How to complete this task
Quote every line below exactly and skip any picture.

Data provided
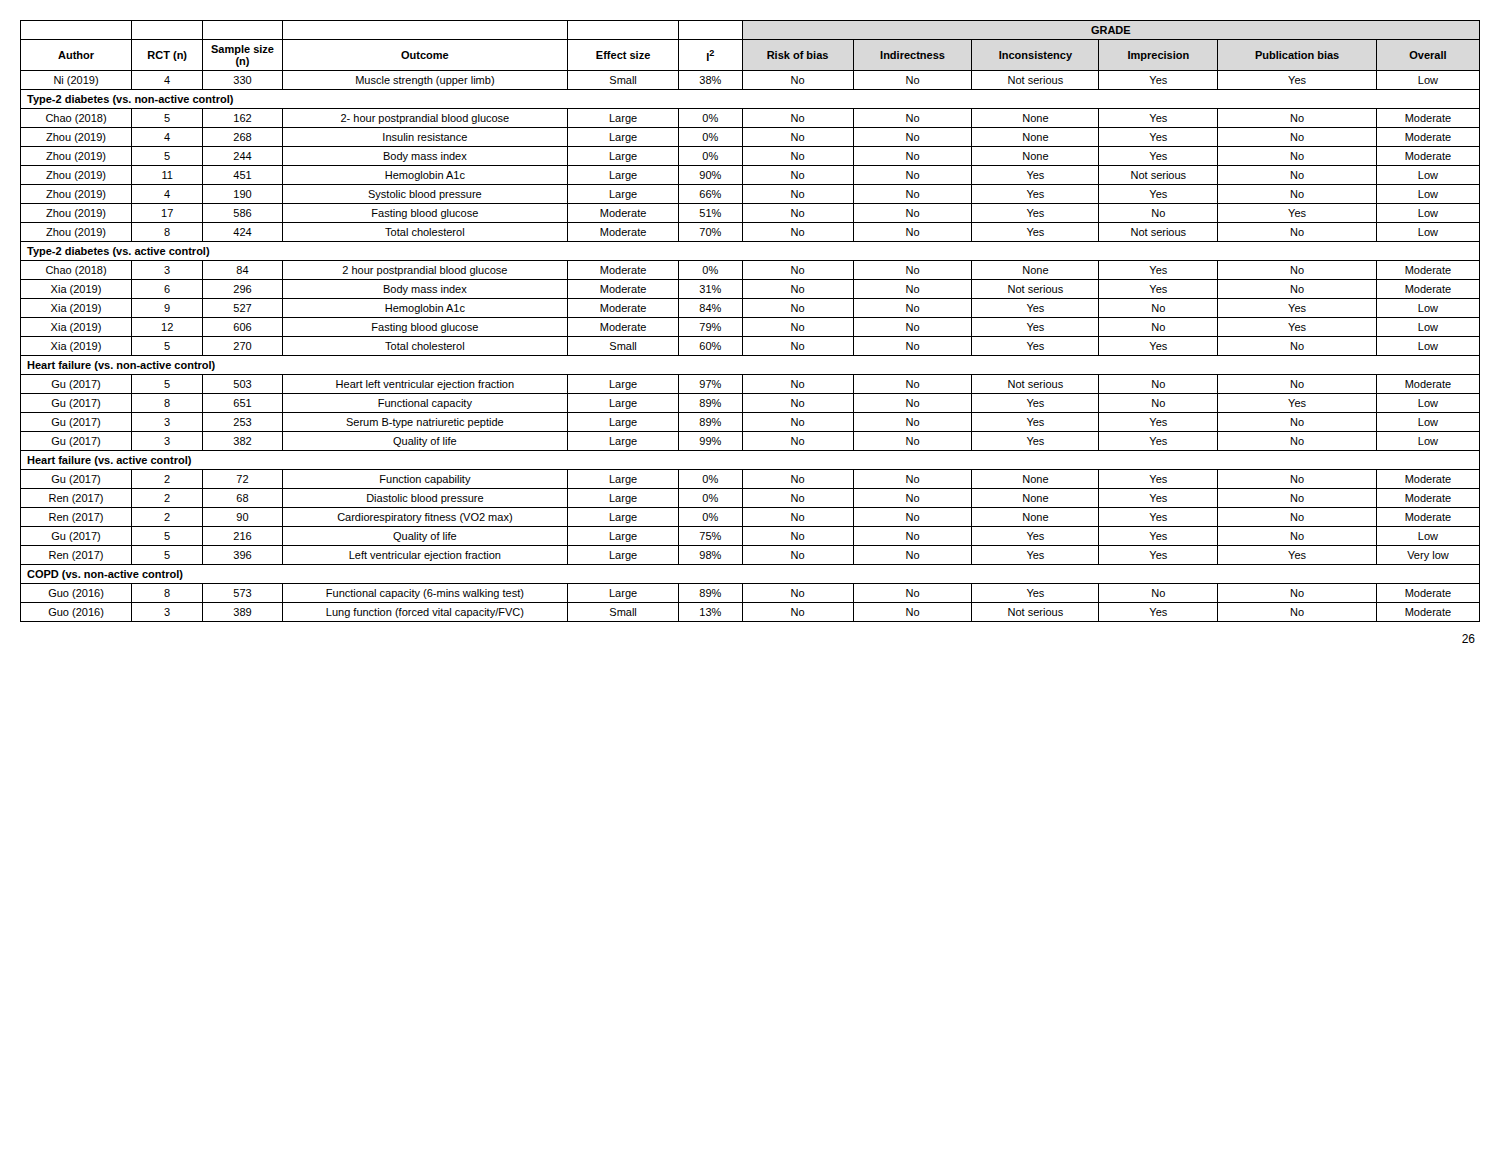| | | | | | | GRADE |
| --- | --- | --- | --- | --- | --- | --- |
| Author | RCT (n) | Sample size (n) | Outcome | Effect size | I 2 | Risk of bias | Indirectness | Inconsistency | Imprecision | Publication bias | Overall |
| Ni (2019) | 4 | 330 | Muscle strength (upper limb) | Small | 38% | No | No | Not serious | Yes | Yes | Low |
| Type-2 diabetes (vs. non-active control) |
| Chao (2018) | 5 | 162 | 2- hour postprandial blood glucose | Large | 0% | No | No | None | Yes | No | Moderate |
| Zhou (2019) | 4 | 268 | Insulin resistance | Large | 0% | No | No | None | Yes | No | Moderate |
| Zhou (2019) | 5 | 244 | Body mass index | Large | 0% | No | No | None | Yes | No | Moderate |
| Zhou (2019) | 11 | 451 | Hemoglobin A1c | Large | 90% | No | No | Yes | Not serious | No | Low |
| Zhou (2019) | 4 | 190 | Systolic blood pressure | Large | 66% | No | No | Yes | Yes | No | Low |
| Zhou (2019) | 17 | 586 | Fasting blood glucose | Moderate | 51% | No | No | Yes | No | Yes | Low |
| Zhou (2019) | 8 | 424 | Total cholesterol | Moderate | 70% | No | No | Yes | Not serious | No | Low |
| Type-2 diabetes (vs. active control) |
| Chao (2018) | 3 | 84 | 2 hour postprandial blood glucose | Moderate | 0% | No | No | None | Yes | No | Moderate |
| Xia (2019) | 6 | 296 | Body mass index | Moderate | 31% | No | No | Not serious | Yes | No | Moderate |
| Xia (2019) | 9 | 527 | Hemoglobin A1c | Moderate | 84% | No | No | Yes | No | Yes | Low |
| Xia (2019) | 12 | 606 | Fasting blood glucose | Moderate | 79% | No | No | Yes | No | Yes | Low |
| Xia (2019) | 5 | 270 | Total cholesterol | Small | 60% | No | No | Yes | Yes | No | Low |
| Heart failure (vs. non-active control) |
| Gu (2017) | 5 | 503 | Heart left ventricular ejection fraction | Large | 97% | No | No | Not serious | No | No | Moderate |
| Gu (2017) | 8 | 651 | Functional capacity | Large | 89% | No | No | Yes | No | Yes | Low |
| Gu (2017) | 3 | 253 | Serum B-type natriuretic peptide | Large | 89% | No | No | Yes | Yes | No | Low |
| Gu (2017) | 3 | 382 | Quality of life | Large | 99% | No | No | Yes | Yes | No | Low |
| Heart failure (vs. active control) |
| Gu (2017) | 2 | 72 | Function capability | Large | 0% | No | No | None | Yes | No | Moderate |
| Ren (2017) | 2 | 68 | Diastolic blood pressure | Large | 0% | No | No | None | Yes | No | Moderate |
| Ren (2017) | 2 | 90 | Cardiorespiratory fitness (VO2 max) | Large | 0% | No | No | None | Yes | No | Moderate |
| Gu (2017) | 5 | 216 | Quality of life | Large | 75% | No | No | Yes | Yes | No | Low |
| Ren (2017) | 5 | 396 | Left ventricular ejection fraction | Large | 98% | No | No | Yes | Yes | Yes | Very low |
| COPD (vs. non-active control) |
| Guo (2016) | 8 | 573 | Functional capacity (6-mins walking test) | Large | 89% | No | No | Yes | No | No | Moderate |
| Guo (2016) | 3 | 389 | Lung function (forced vital capacity/FVC) | Small | 13% | No | No | Not serious | Yes | No | Moderate |
26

Written reply
| | | | | | | GRADE |
| --- | --- | --- | --- | --- | --- | --- |
| Author | RCT (n) | Sample size (n) | Outcome | Effect size | I 2 | Risk of bias | Indirectness | Inconsistency | Imprecision | Publication bias | Overall |
| Ni (2019) | 4 | 330 | Muscle strength (upper limb) | Small | 38% | No | No | Not serious | Yes | Yes | Low |
| Type-2 diabetes (vs. non-active control) |
| Chao (2018) | 5 | 162 | 2- hour postprandial blood glucose | Large | 0% | No | No | None | Yes | No | Moderate |
| Zhou (2019) | 4 | 268 | Insulin resistance | Large | 0% | No | No | None | Yes | No | Moderate |
| Zhou (2019) | 5 | 244 | Body mass index | Large | 0% | No | No | None | Yes | No | Moderate |
| Zhou (2019) | 11 | 451 | Hemoglobin A1c | Large | 90% | No | No | Yes | Not serious | No | Low |
| Zhou (2019) | 4 | 190 | Systolic blood pressure | Large | 66% | No | No | Yes | Yes | No | Low |
| Zhou (2019) | 17 | 586 | Fasting blood glucose | Moderate | 51% | No | No | Yes | No | Yes | Low |
| Zhou (2019) | 8 | 424 | Total cholesterol | Moderate | 70% | No | No | Yes | Not serious | No | Low |
| Type-2 diabetes (vs. active control) |
| Chao (2018) | 3 | 84 | 2 hour postprandial blood glucose | Moderate | 0% | No | No | None | Yes | No | Moderate |
| Xia (2019) | 6 | 296 | Body mass index | Moderate | 31% | No | No | Not serious | Yes | No | Moderate |
| Xia (2019) | 9 | 527 | Hemoglobin A1c | Moderate | 84% | No | No | Yes | No | Yes | Low |
| Xia (2019) | 12 | 606 | Fasting blood glucose | Moderate | 79% | No | No | Yes | No | Yes | Low |
| Xia (2019) | 5 | 270 | Total cholesterol | Small | 60% | No | No | Yes | Yes | No | Low |
| Heart failure (vs. non-active control) |
| Gu (2017) | 5 | 503 | Heart left ventricular ejection fraction | Large | 97% | No | No | Not serious | No | No | Moderate |
| Gu (2017) | 8 | 651 | Functional capacity | Large | 89% | No | No | Yes | No | Yes | Low |
| Gu (2017) | 3 | 253 | Serum B-type natriuretic peptide | Large | 89% | No | No | Yes | Yes | No | Low |
| Gu (2017) | 3 | 382 | Quality of life | Large | 99% | No | No | Yes | Yes | No | Low |
| Heart failure (vs. active control) |
| Gu (2017) | 2 | 72 | Function capability | Large | 0% | No | No | None | Yes | No | Moderate |
| Ren (2017) | 2 | 68 | Diastolic blood pressure | Large | 0% | No | No | None | Yes | No | Moderate |
| Ren (2017) | 2 | 90 | Cardiorespiratory fitness (VO2 max) | Large | 0% | No | No | None | Yes | No | Moderate |
| Gu (2017) | 5 | 216 | Quality of life | Large | 75% | No | No | Yes | Yes | No | Low |
| Ren (2017) | 5 | 396 | Left ventricular ejection fraction | Large | 98% | No | No | Yes | Yes | Yes | Very low |
| COPD (vs. non-active control) |
| Guo (2016) | 8 | 573 | Functional capacity (6-mins walking test) | Large | 89% | No | No | Yes | No | No | Moderate |
| Guo (2016) | 3 | 389 | Lung function (forced vital capacity/FVC) | Small | 13% | No | No | Not serious | Yes | No | Moderate |
26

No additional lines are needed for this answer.